• _理解度チェック_:
- A) 下の本文抜粋では、レジストパターン形状について、起きていないかどうかをどの現象で観察しましたか。すべて挙げてください。
- B) 下の本文抜粋について、次の問いに答えてください。
(i) 形成したフォトレジスト膜の膜厚は何nmですか。
(ii) 現像には何を使いましたか。
(iii) 最終的にどのようなレジストパターンが得られましたか。
- C) 下の本文抜粋の続きを、最後の文の後から書いてください。

• _本文抜粋_:
#####
次に、反射防止膜の上に、表3に示される組合せで、上記調製したフォトレジスト膜材料1〜3を塗布して、120℃で60秒間ベークし、膜厚250nmのフォトレジスト膜を形成した。
次いで、ArF露光装置(ニコン社製;S305B、NA0.68、σ0.85、2/3輪体照明、Crマスク)で露光し、110℃で90秒間ベーク(PEB)し、2.38質量%テトラメチルアンモニウムヒドロキシド(TMAH)水溶液で現像し、110nmラインアンドスペースのポジ型のレジストパターンを得た。得られたレジストパターン形状(フォトレジスト膜の断面形状)について、裾引きやアンダーカット、インターミキシング現象が起きていないかを観察し、結果を表3に示した。
#####
• _抽出データ_:
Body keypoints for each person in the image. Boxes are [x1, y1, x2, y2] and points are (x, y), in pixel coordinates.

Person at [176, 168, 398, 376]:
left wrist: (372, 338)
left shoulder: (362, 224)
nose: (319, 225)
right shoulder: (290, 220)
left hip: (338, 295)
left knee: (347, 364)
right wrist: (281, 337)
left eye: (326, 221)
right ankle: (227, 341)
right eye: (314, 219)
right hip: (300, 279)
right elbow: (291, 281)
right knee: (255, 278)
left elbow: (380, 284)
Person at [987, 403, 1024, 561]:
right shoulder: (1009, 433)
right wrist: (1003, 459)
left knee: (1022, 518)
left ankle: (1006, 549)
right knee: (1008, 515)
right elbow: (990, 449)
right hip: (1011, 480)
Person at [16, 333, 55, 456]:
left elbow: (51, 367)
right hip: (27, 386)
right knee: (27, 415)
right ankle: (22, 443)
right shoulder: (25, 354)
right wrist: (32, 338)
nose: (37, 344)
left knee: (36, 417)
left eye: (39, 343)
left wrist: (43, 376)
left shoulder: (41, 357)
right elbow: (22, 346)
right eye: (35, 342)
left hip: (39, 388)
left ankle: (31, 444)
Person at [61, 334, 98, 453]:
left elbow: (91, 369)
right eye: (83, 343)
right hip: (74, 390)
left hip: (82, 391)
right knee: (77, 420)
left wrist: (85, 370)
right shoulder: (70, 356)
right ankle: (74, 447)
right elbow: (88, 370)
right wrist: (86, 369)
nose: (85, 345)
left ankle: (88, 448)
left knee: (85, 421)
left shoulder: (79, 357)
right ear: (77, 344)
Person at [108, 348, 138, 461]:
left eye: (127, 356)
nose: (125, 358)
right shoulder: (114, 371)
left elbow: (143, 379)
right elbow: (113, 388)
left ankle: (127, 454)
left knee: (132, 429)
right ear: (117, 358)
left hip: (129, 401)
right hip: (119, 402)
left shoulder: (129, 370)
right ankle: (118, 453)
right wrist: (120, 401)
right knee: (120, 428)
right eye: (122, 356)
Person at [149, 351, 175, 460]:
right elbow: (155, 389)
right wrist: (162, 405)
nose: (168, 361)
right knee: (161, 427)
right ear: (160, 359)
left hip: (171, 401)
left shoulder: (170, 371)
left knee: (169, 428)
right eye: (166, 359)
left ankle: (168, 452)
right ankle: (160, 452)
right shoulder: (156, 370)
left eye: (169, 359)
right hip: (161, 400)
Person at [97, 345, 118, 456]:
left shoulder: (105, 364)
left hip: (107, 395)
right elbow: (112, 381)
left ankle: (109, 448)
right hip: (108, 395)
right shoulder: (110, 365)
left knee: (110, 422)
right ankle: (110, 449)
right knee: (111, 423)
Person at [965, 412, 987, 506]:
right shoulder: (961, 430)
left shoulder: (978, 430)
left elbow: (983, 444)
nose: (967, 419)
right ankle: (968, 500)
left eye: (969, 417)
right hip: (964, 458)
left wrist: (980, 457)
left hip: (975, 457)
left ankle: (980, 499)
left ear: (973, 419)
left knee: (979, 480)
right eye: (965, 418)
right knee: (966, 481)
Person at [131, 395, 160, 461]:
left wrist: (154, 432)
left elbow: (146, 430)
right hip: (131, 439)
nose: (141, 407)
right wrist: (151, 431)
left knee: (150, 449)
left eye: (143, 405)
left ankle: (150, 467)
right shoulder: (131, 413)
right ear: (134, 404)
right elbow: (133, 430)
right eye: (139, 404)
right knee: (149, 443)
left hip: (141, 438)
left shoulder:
#####
• _解答一覧_:
- A) 裾引き、アンダーカット、インターミキシング現象

- B)
(i) 250nm
(ii) 2.38質量%テトラメチルアンモニウムヒドロキシド(TMAH)水溶液
(iii) 110nmラインアンドスペースのポジ型のレジストパターン

- C)
Figure 0004515987
その結果、実施例1、6、7、参考例2〜5、比較例1〜2の反射防止膜材料を用いた場合では、フォトレジスト膜は反射防止膜との境界付近で裾引きやアンダーカット、インターミキシング現象が起きておらず、矩形のパターンが得られていることを確認した。続いて同じ材料を180日間、23℃で保存した後、前記の方法と同様の方法でレジストパターンを比較した。その結果、実施例1、6、7、参考例2〜5で使用した保存安定性に優れた溶剤を使用した場合は、レジストパターンの変化は無かったが、比較例1〜2の保存安定性に劣る有機溶剤を使用した場合は、レジストパターンに於いても、劣化が見られた。
尚、本発明は、上記実施形態に限定されるものではない。上記実施形態は、例示であり、本発明の特許請求の範囲に記載された技術的思想と実質的に同一な構成を有し、同様な作用効果を奏するものは、いかなるものであっても本発明の技術的範囲に包含される。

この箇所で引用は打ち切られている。